Transfuse sel darah merah harus dihindari pada pasien dengan hiperleukositosis karena dapat
meningkatkan secara mendadak viskositas darah dan mempresipitasi leukostasis. Pada keadaan
leukositosis (leukosit > 100.000/mm3) dilakukan leukoferesis atau pemberian frednison selama 7
hari atau vinkristin sebelum terapi induksi remisi dimulai.
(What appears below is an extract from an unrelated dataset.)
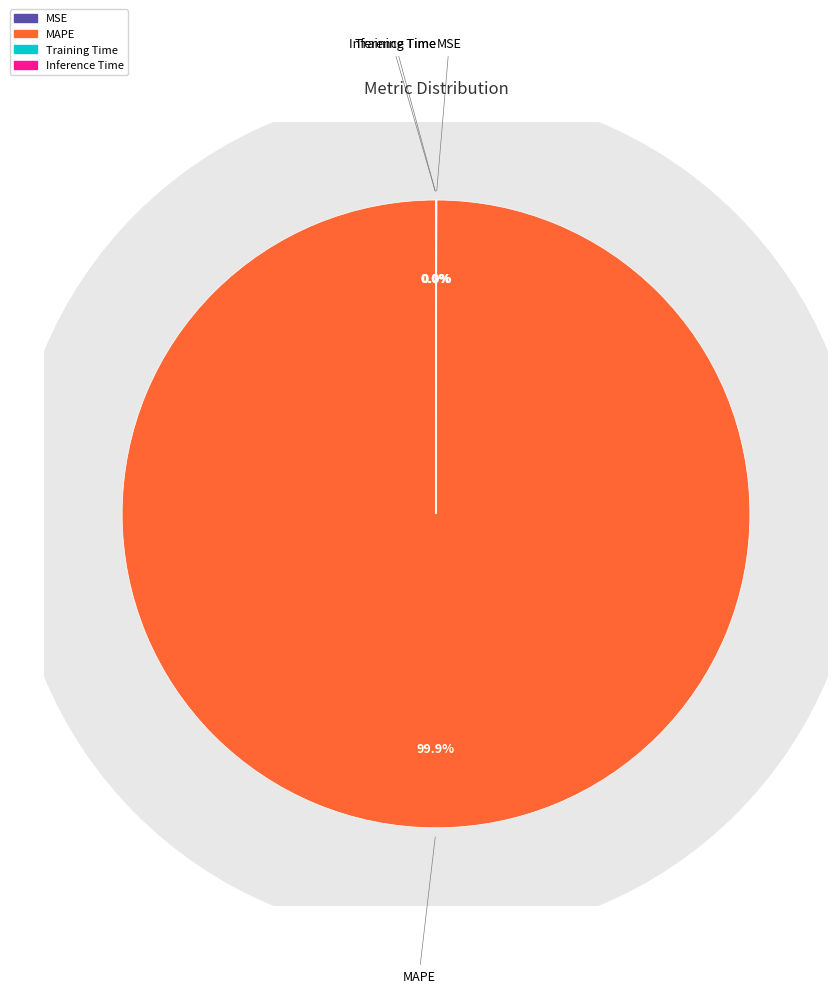

What percentage is the MAPE slice, to the nearest percent?

100%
Terapi dengan prednisone dan vinkristin menghasilkan CR pada sekitar 50% pasien LLA
de novo. Penambahan antrasiklin memperbaiki CR menjadi 70-85%. Daunorubisin biasanya
diberikan seminggu sekali, tapi beberapa penelitian memberikan dosis intensifikasi (30-60mg/m3
2-3 hari). Dosis intensifikasi berhubungan dengan mortalitas yang tinggi, sehingga diperlukan
terapi suportif intensif dan pemberian faktor pertumbuhan (granulocyte colony-stimulating
Setelah tercapai remisi komplit, dilakukan terapi intensifikasi yang bertujuan untuk
mengeliminasi sel leukemia residual untuk mencegah relaps dan juga timbulnya sel yang resisten
obat. Terapi ini juga dilakukan 6 bulan kemmudian . studi cancer leukemia grup B menunjukkan
durasi remisi dan kelangsungan hidup yang lebih baik pada pasien LLA yang mencapai remisi
dan mendapat 2 kali terapi intensifikasi daripada pasien yang tidak mendapat terapi intensifikasi.
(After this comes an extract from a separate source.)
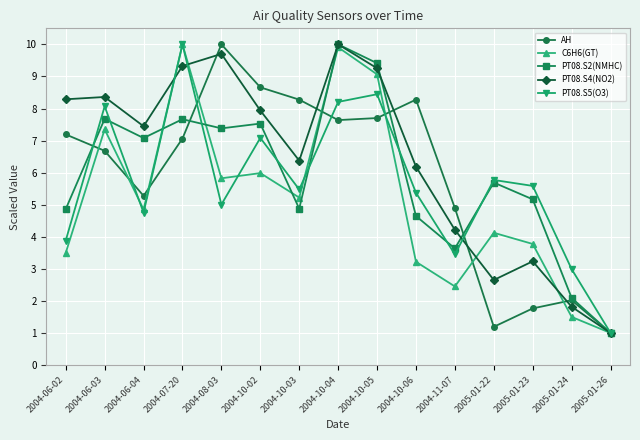

How many data points does each series have?

15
Berbagai dosis mielosupresi dari obat yang berbeda diberikan tergantung protocol yang dipakai.
Profilaksis SSP
Profilaksis SSP sangat penting dalam terapi LLA. Sekitar 50-75% pasien LLA yang tidak
mendapat terapi profilaksis ini akan mengalami relaps pada SSP. SSP dapat terdiri dari
kombinasi kemoterapi intratekal, radiasi cranial dan pemberian sistemik obat yamng mempunyai
bioavailabilitas SSP yang tinggi seperti metotreksat dan sitarabin dengan dosis tinggi.
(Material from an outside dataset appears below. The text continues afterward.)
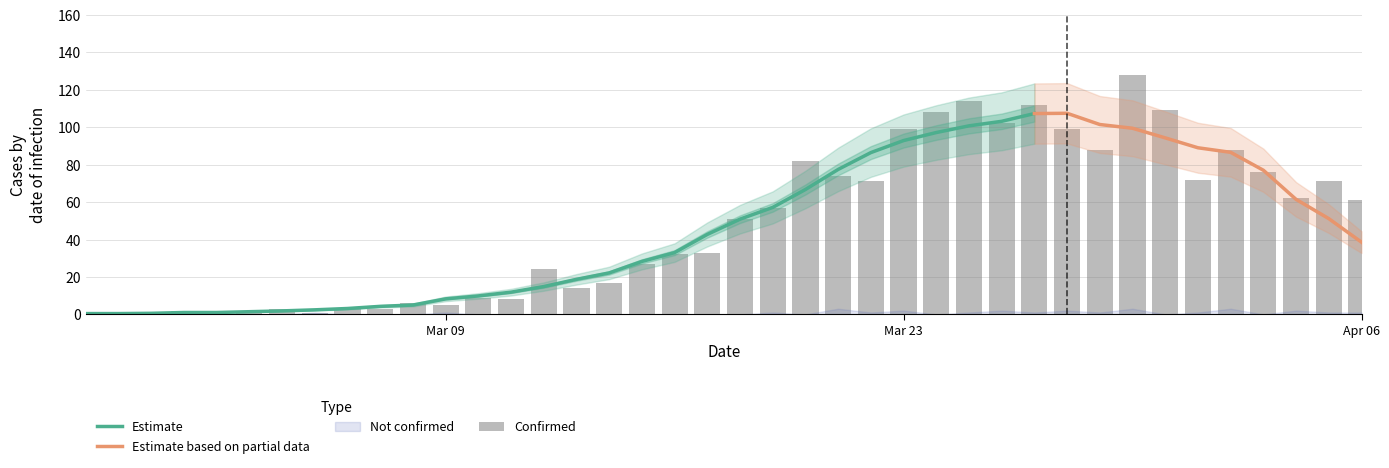

What is the maximum value for Estimate?

107.3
Terapi ini terdiri dari 6-merkaptopurin tiap hari dan metotreksat seminggu sekali selama
2-3 tahun. Pada LLA anak terapi ini memperpanjang didease free survival, sedangkan pada
dewasa angka relaps tetap tinggi.
Pada pasien LLA yang mempunyai resiko tinggi untuk relaps dilakukan transplantasi
sumsum tulang alogenik pada remisi komplit yang pertama. Resiko tinggi untuk relaps yaitu:
- Komponen philodelphia
- Perubahan susunan gen MLL
- Hiperleukositosis
- Gagal mencapai remisi komplit dalam waktu 4 minggu
PROGNOSIS
Kebanyakan pasien LLA dewasa dapat mencapai remisi tapi tidak sembuh dengan
kemoterapi saja, dan hanya 30% yang bertahan hidup lama. Kebanyakan pasien yang sembuh
dengan kemoterapi adalah usia 15-20 tahun dengan faktor prognostic baik lainnya. Harapan
sembuh untuk pasien LLA dewasa lainnya tergantung dari target yang lebih intensif dengan
transplantasi sumsum tulang. Overall disease- free survival rate untuk LLA dewasa kira-kira
30%. Pasien usia >60 tahun mempunyai disease-free survival rate 10% setelah remisi komplit.6
KESIMPULAN
Leukemia akut adalah keganasan klonal dari sel-sel prekursor yang ditandai dengan
adanya sel blast. Gejala leukemia akut adalah anemia, rentan infeksi, demam, perdarahan,
hepatospelomegali, nyeri tulang. Dalam penegakkan diagnosa leukemia akut didapatkan dari
anamnesis, pemeriksaan fisik, untuk diagnosa pasti dari leukemia akut bisa dilakukan dengan
pemeriksaan laboratorium [hitung darah lengkap & apus darah tepi]. Talaksaan leukemia adalah
dengan kemoterapi untuk mengeradikasi ganas leukemia. Setelah pemberian terapi kemoterapi
induksi maka dilanjutkan dengan kemoterapi konsolidasi untuk mencegah rekurensi. Harapan
sembuh untuk pasien leukemia aku t dewasa lainnya tergantung dari target yang lebih intensif
dengan transplantasi sumsum tulang. Overall disease- free survival rate untuk dewasa kira-kira
30%. Pasien usia >60 tahun mempunyai disease-free survival rate 10% setelah remisi komplit.